Siempre me consuela el escuchar que Jesús “ve”… En más de una ocasión escuchamos en el Evangelio que Jesús “ve”, que Jesús “mira” a las personas con amor (cf. Jn 9,9: “vio, al pasar, a un hombre ciego de nacimiento”; Mt 9,9: “al pasar vio Jesús a un hombre llamado Mateo”; Mc 10,21: “Jesús, fijando en él su mirada, le amó”).

Jesús no es una persona que va por la vida sin interesarse por los demás… Él mira los rostros de aquellos con quienes se encuentra. Incluso mira con detenimiento y amor a aquellos que no puede verlo. ¡Y ese es nuestro gran consuelo!

Aunque nosotros no lo veamos a Jesús –e incluso a veces nos sintamos alejados de Él-; Él nos mira. Él nos mira con amor y ve nuestra vida, nuestras necesidades, nuestras fragilidades y carencias.

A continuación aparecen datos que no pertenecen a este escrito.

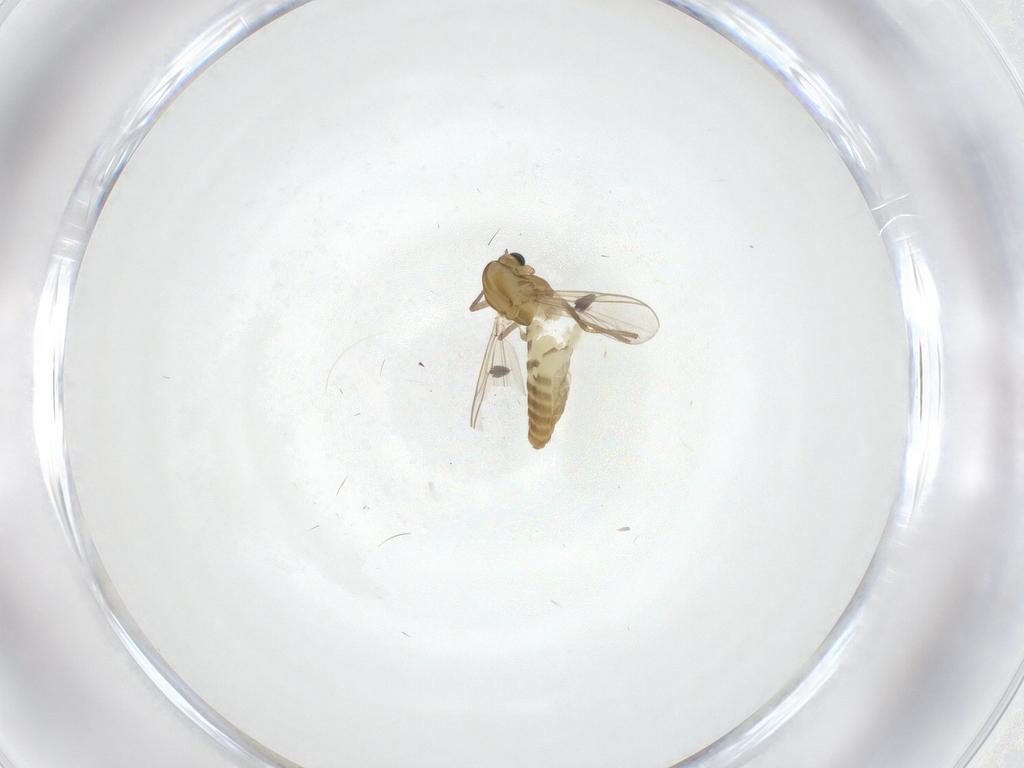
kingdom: Animalia
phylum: Arthropoda
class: Insecta
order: Diptera
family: Chironomidae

 “Jesús vio… se compadeció y sanó”. La mirada de Jesús no es una mirada ávida y curiosa, tampoco es una mirada inquisidora. Su mirada es una mirada compasiva. “Compadecer” viene de “padecer con”. Jesús padece, sufre nuestros sufrimientos, vive nuestras carencias, y su presencia en esas circunstancias es ya consuelo. Muchas veces el sufrimiento físico o moral puede ser un “lugar” para experimentar la compasión y el consuelo de Cristo Jesús, un lugar para experimentar su compañía.

Aceptar, entregar y dejarnos aceptar

Pero para ello debemos aprender a entregar nuestro sufrimiento, nuestra carencia, nuestra fragilidad. Entregársela a Jesús en la oración, en el diálogo sincero y personal. Pero, ¿cómo hacerlo? ¿Cómo poner en manos de Jesús el sufrimiento, la carencia y la fragilidad?
No es imposible, pero requiere valentía…

La valentía de aceptar nuestra realidad. Aceptar nuestros sufrimientos, carencias y fragilidades. Aceptarlas y no huir de ellas, esconderlas, negarlas. Aceptar nuestra pequeñez.

Cuando negamos nuestra pequeñez experimentamos lo que el profeta Isaías nos reprocha: “¿Por qué gastan en algo que no alimenta?” (Is 55,2). Sí, la negación de nuestra realidad desgasta nuestras fuerzas y no nos alimenta.

Entregarle a Jesús nuestra pequeñez… Se trata de acudir a Él con confianza, sin temor para compartir con Él nuestra pequeñez… Ya sea en la oración personal, en el sacramento de la Reconciliación u ofreciendo nuestros límites y sufrimientos junto al pan y el vino en la Eucaristía, Jesús recibe nuestra pequeñez, Él nos acoge, Él nos acompaña y compadece con nosotros.

En esta entrega descansamos y aprendemos que “lo que cura al hombre no es esquivar el sufrimiento y huir ante el dolor, sino la capacidad de aceptar la tribulación, madurar en ella y encontrar en ella un sentido mediante la unión con Cristo, que ha sufrido con amor infinito.”[2]

Y cuando nos entregamos Jesús recibimos su amor, su compañía, su misericordia. Y sobre todo la certeza de que en sus manos todo tiene sentido, también nuestros límites, nuestras fragilidades. Cuando nos dejamos aceptar por Jesús en nuestras fragilidades entonces vivimos, entonces somos sanados. No porque nuestros límites hayan desaparecido sino porque los vivimos con Cristo Jesús. “¿Quién podrá separarnos del amor de Cristo?” (Rm 8,35).

Amados para amar

Somos amados para amar, aceptados para aceptar; y por eso Jesús nos pide: “denles de comer ustedes mismos” (Mt 14,16).

Sí, con Jesús nuestras carencias se vuelven abundancia para compartir, consuelo para consolar, sabiduría para aconsejar, ternura para acompañar y alegría para vivir. Que así sea. Amén.






[1] Domingo 3 de agosto de 2014, DOMINGO 18° DURANTE EL AÑO, CICLO A.
[2] BENEDICTO XVI, Carta encíclica Spe Salvi sobre la esperanza cristiana, 37.